Group pleads guilty to running bulletproof hosting service for criminal gangs and malware payloads


Four people have pleaded guilty to running a bulletproof hosting service used by criminals to launch cyber attacks.

The US Department of Justice (DoJ) said Russian nationals Aleksandr Grichishkin and Andrei Skvortsov, alongside Lithuanians Aleksandr Skorodumov and Pavel Stassi of Estonia, were operating a bulletproof host between 2009 and 2015.

Bulletproof hosting is a service in which private online infrastructure is offered, and operators will generally turn a blind eye to why customers are using their leased domains.

Notices of copyright infringement are ignored, privacy is marketed as a feature of these services, and the bulletproof offers are the perfect fit for criminal groups looking for infrastructure to host malware, establish servers. command and control (C2) and host illegal content, including malware and child pornography.

However, being prepared to ignore client transgressions does not mean law enforcement will take the same stance, and in this case the group has been charged with conspiring to engage in a corrupt organization influenced by racketeering. (RICO).

According to the DoJ, the group leased servers and domains that were used in criminal campaigns, including attacks on US businesses and financial organizations.

Malware, including the Zeus and SpyEye Trojans, the Citadel Trojan and Credentials Thief, and the Blackhole Exploit Kit – used in drive-thru downloads to serve payloads to victims – were among those hosted by the bulletproof hosting provider.

“A key service provided by the defendants has been to help their clients escape detection by law enforcement and prosecute their crimes without interruption; the defendants did so by monitoring sites used to block technical infrastructure used for criminal purposes, moving content> towards new infrastructures, and register all these infrastructures under false or stolen identities ”, state prosecutors.

All four have pleaded guilty to one count of RICO in United States District Court in the Eastern District of Michigan and they each face up to 20 years in prison. Sentencing was set individually between June and September.

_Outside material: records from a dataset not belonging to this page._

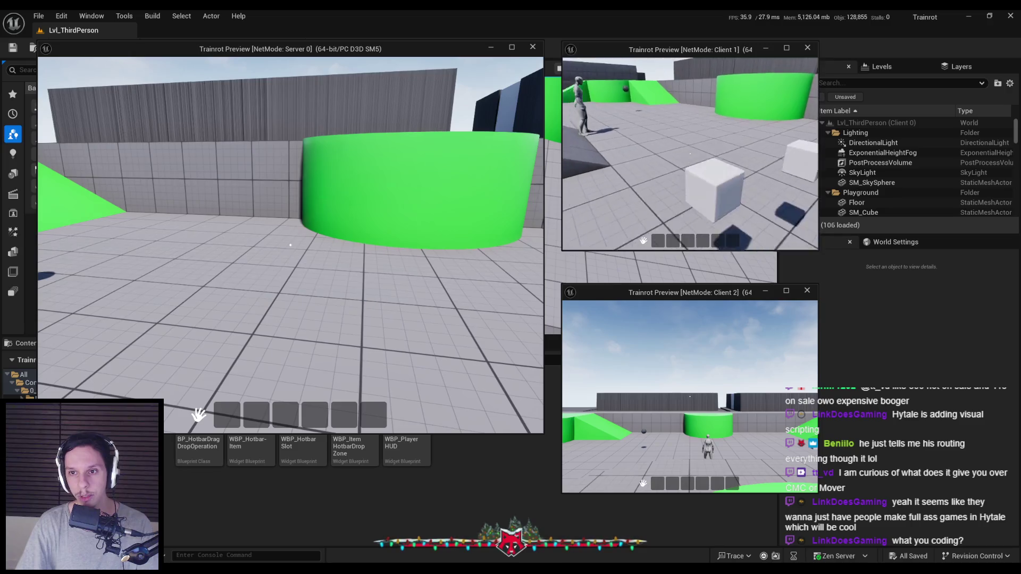
key("w")
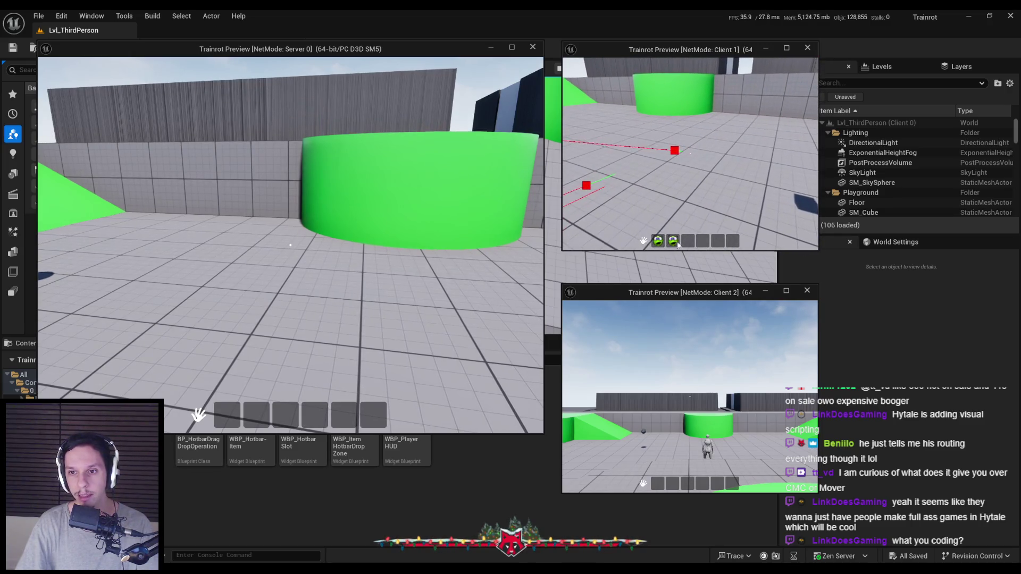
left_click_drag(692, 243, 673, 243)
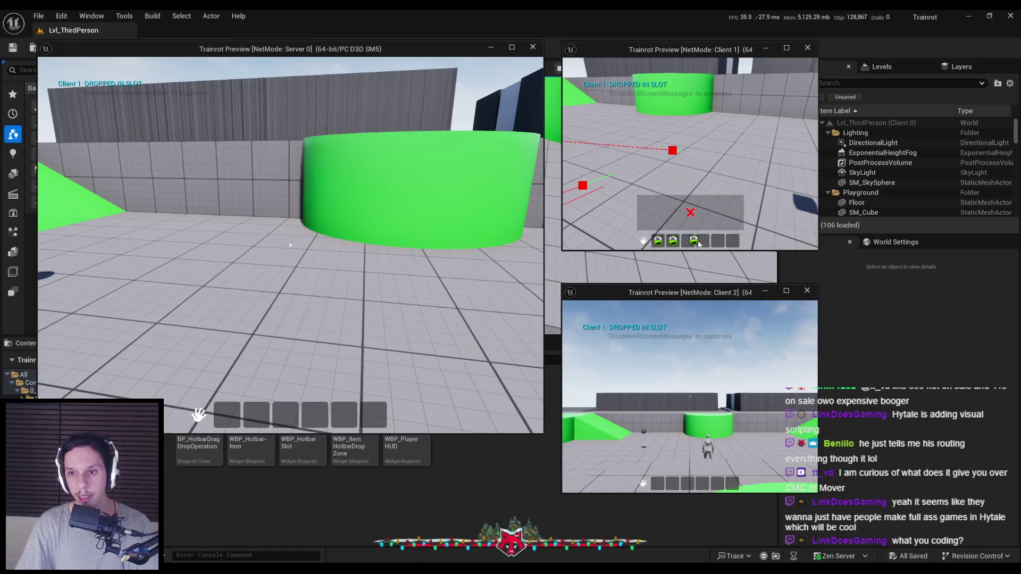
mouse_move(673, 243)
left_mouse_down()
mouse_move(690, 243)
mouse_move(611, 244)
left_mouse_up()
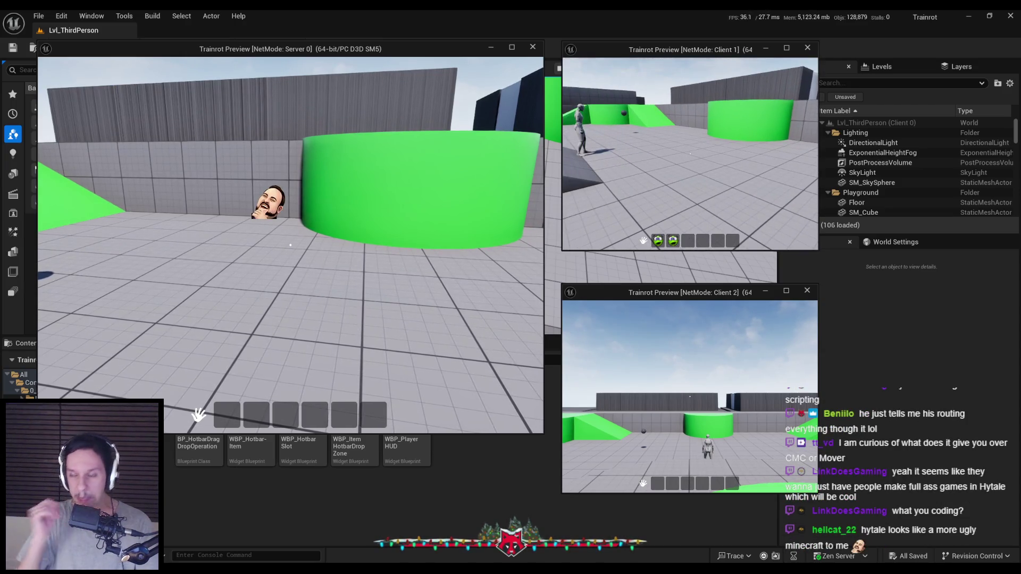
key("Escape")
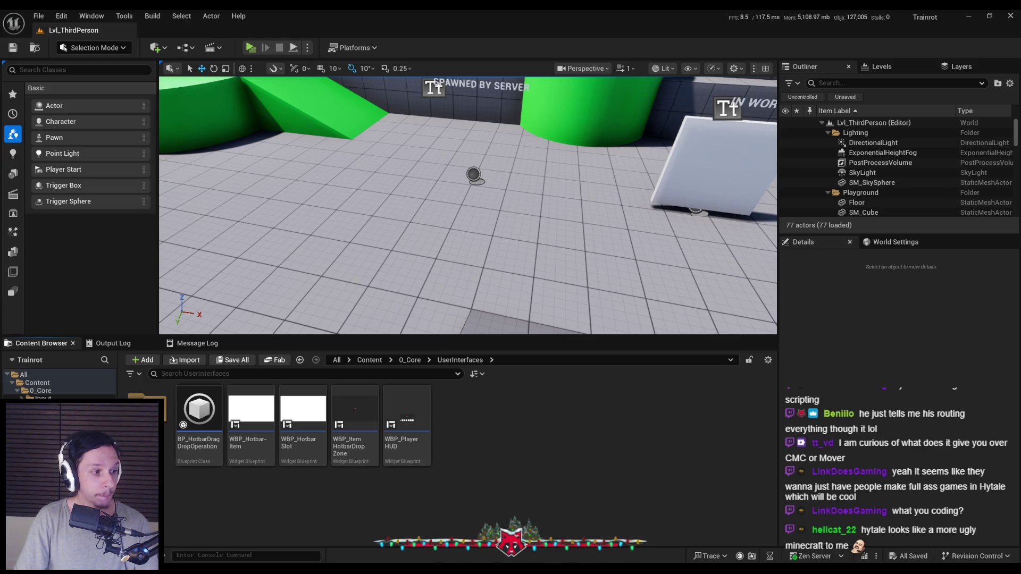
- Open WBP_ItemHotbarDropZone and browse the open blueprint tabs, ending on WBP_HotbarSlot
left_click_drag(250, 217, 382, 215)
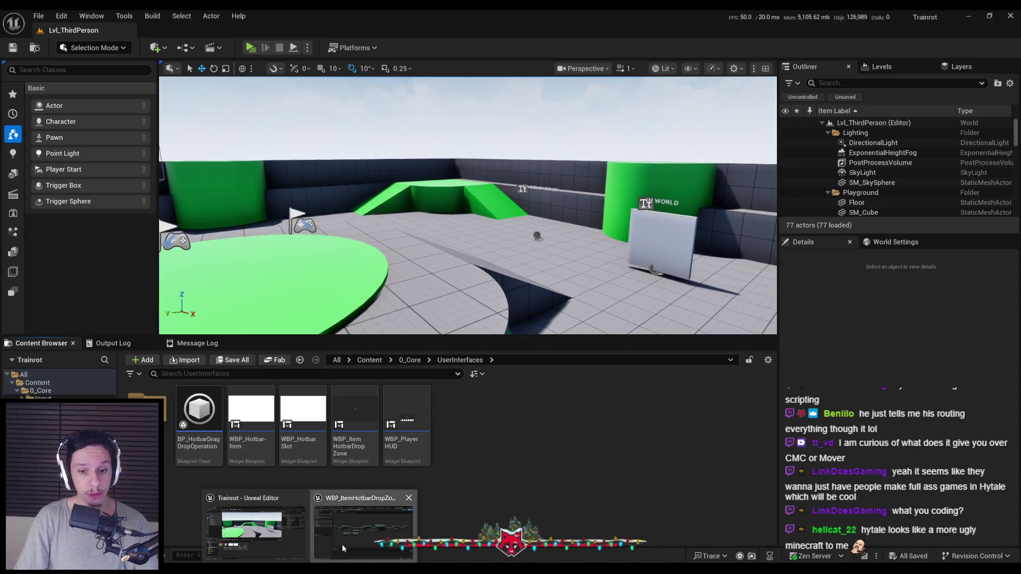
double_click(354, 420)
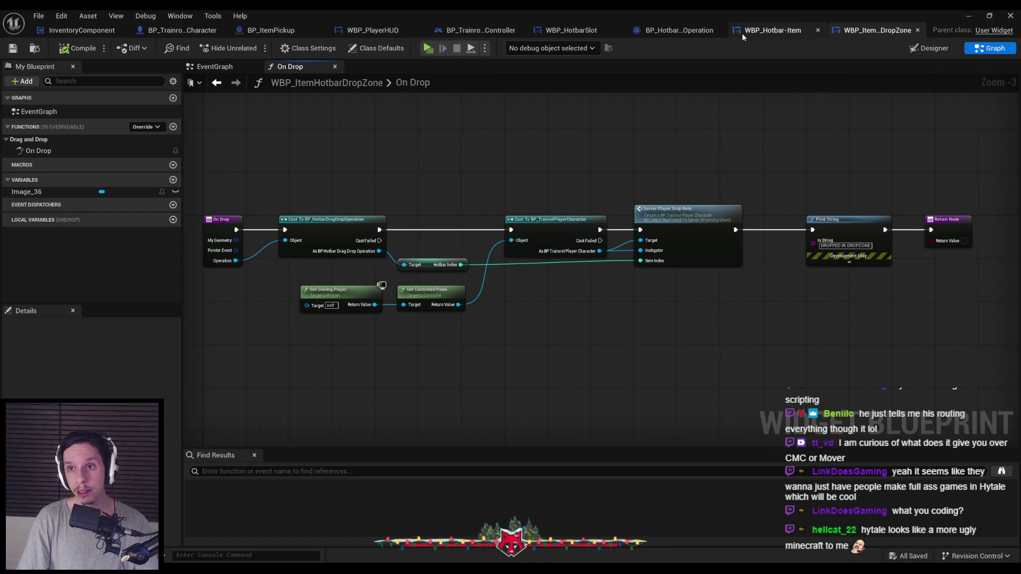
left_click(755, 30)
left_click(678, 30)
left_click(568, 31)
left_click(476, 30)
left_click(372, 30)
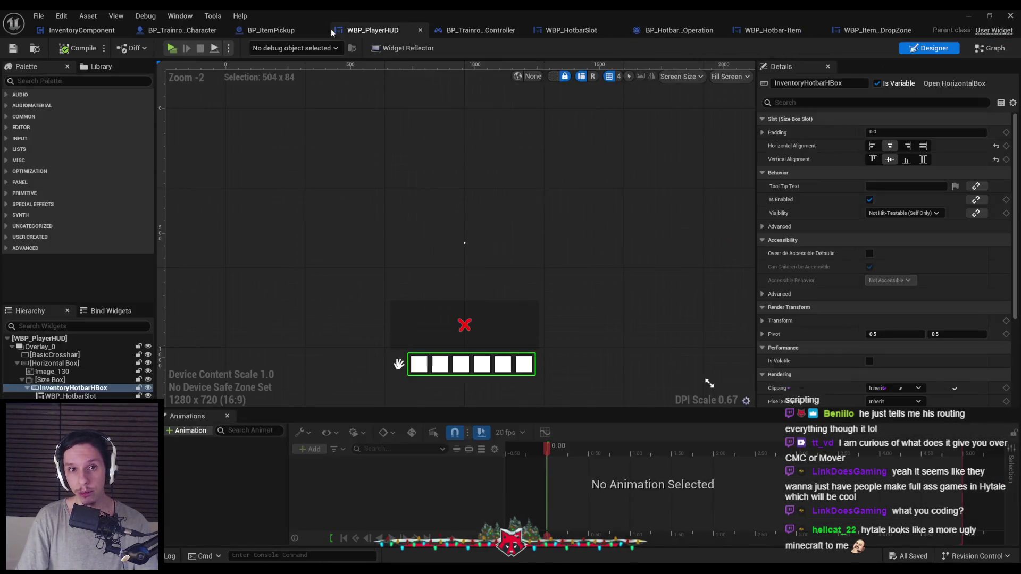
left_click(271, 30)
left_click(180, 30)
left_click(85, 30)
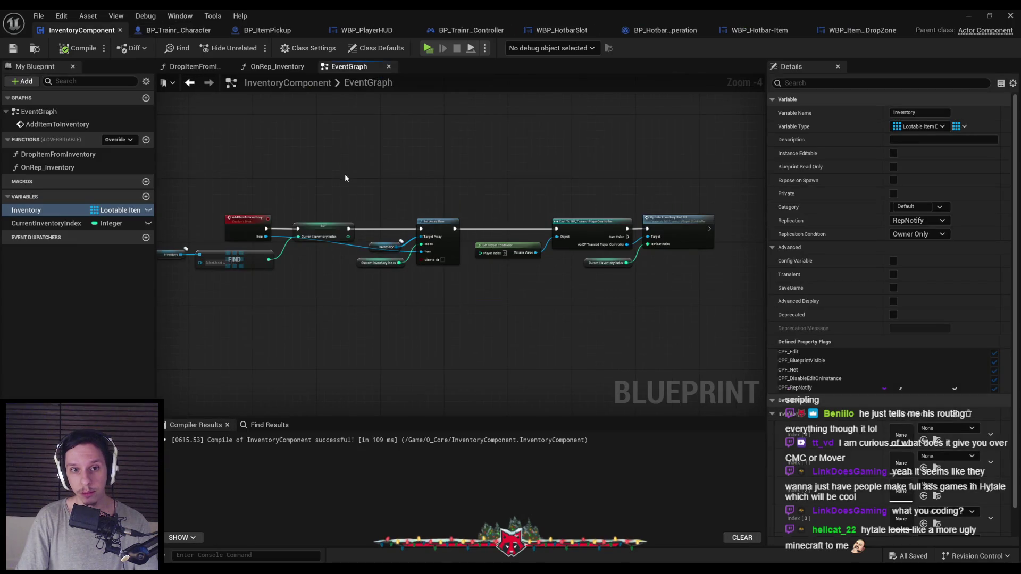
left_click(179, 31)
left_click(273, 30)
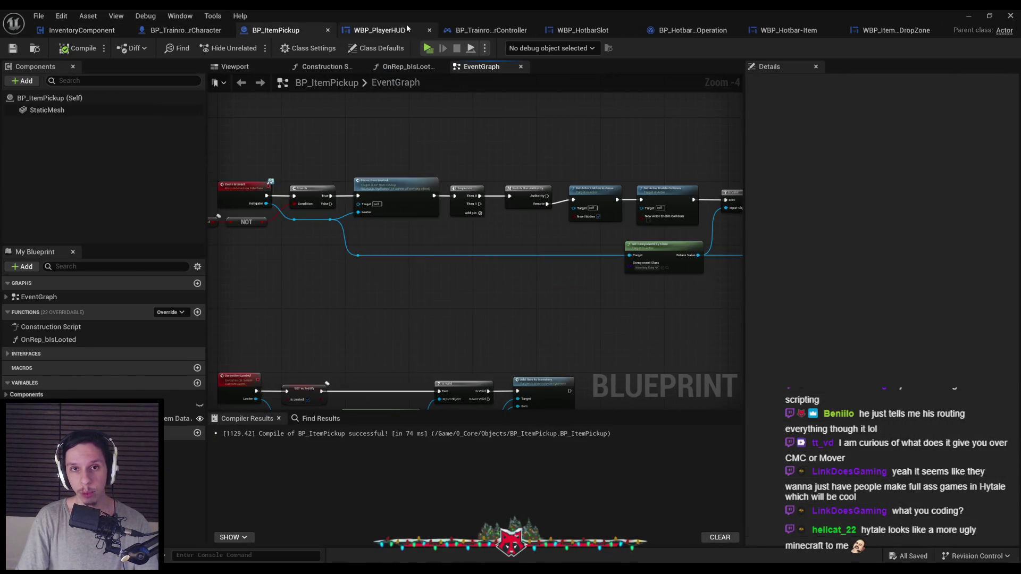
left_click(404, 31)
left_click(478, 30)
left_click(574, 31)
left_click(408, 32)
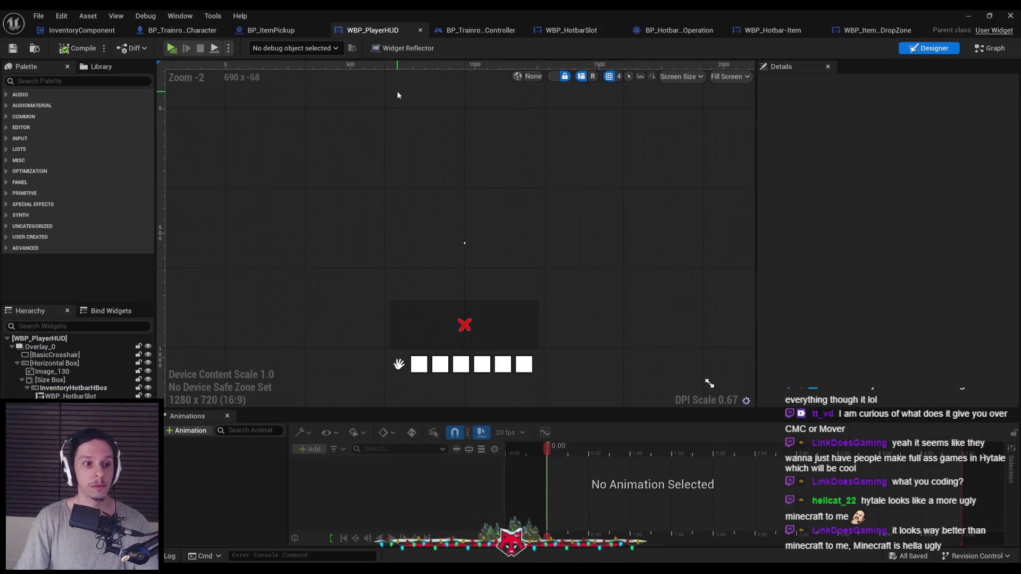
left_click(479, 30)
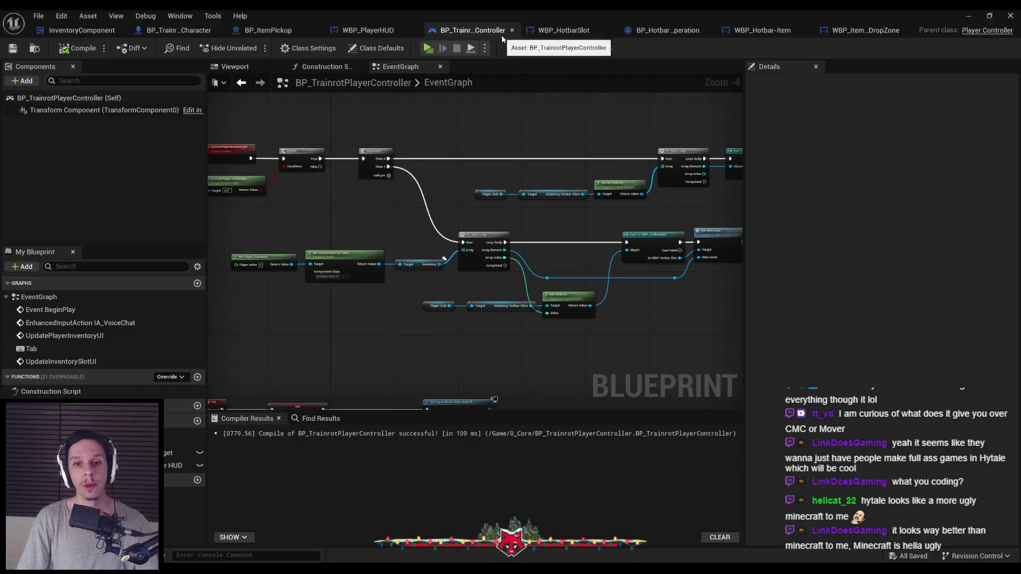
left_click(570, 30)
- Close the Blueprint editor and open InventoryComponent from the 0_Core folder
left_click(1017, 14)
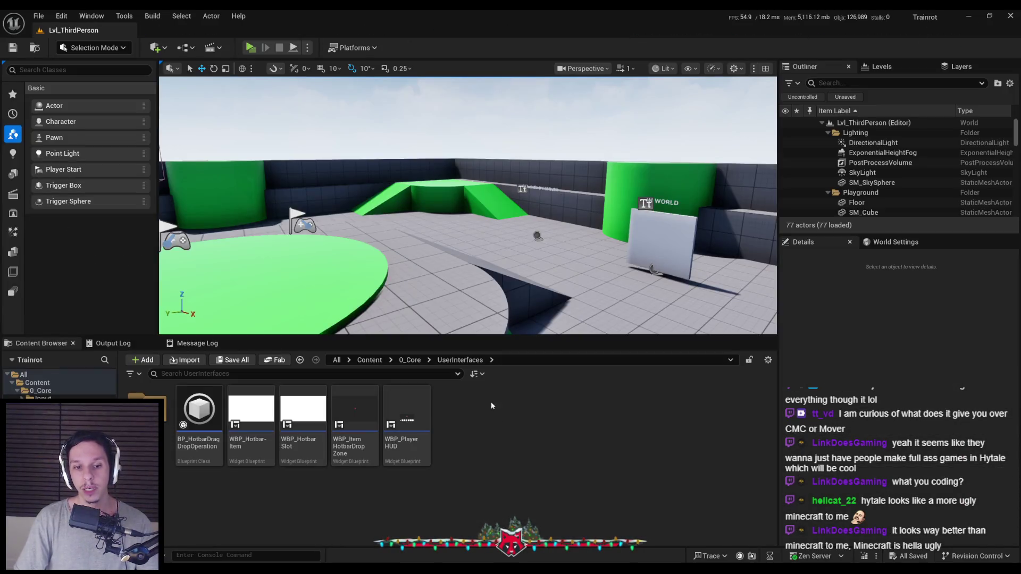
left_click_drag(404, 308, 372, 341)
left_click(410, 360)
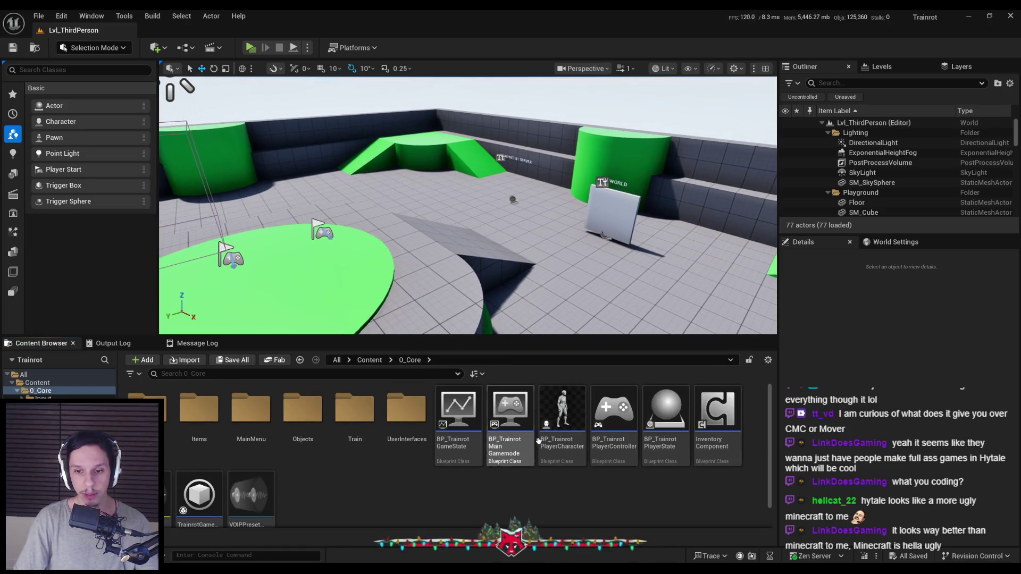
double_click(717, 415)
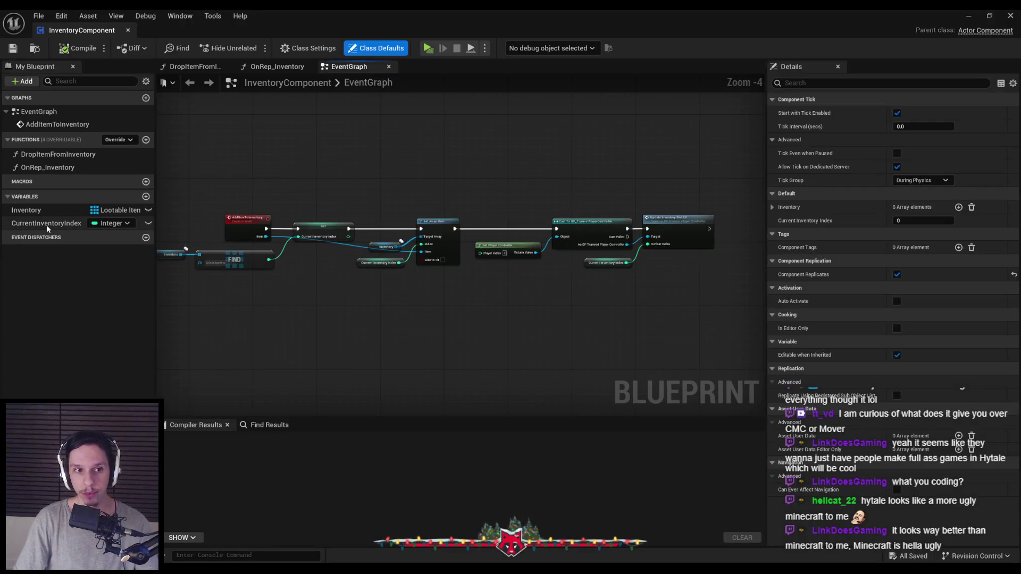
- Select the Inventory variable and scroll its Details down to the six-element default array
left_click(41, 215)
scroll(814, 514, "down", 2)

The FBI investigated the case with the help of law enforcement agencies in Germany, Estonia and the UK.

In December 2020, as part of “Operation Nova”, police in the United States and several countries seized three virtual private network (VPN) services used by cybercriminals. VPNs have been advertised on underground forums as a way to hide the location and identity of ransomware operators, Magecart attackers, and phishing scammers.

Previous and related coverage

Do you have any advice? Get in touch securely via WhatsApp | Signal to +447713025499, or more to Keybase: charlie0

Leave A Reply

Your email address will not be published.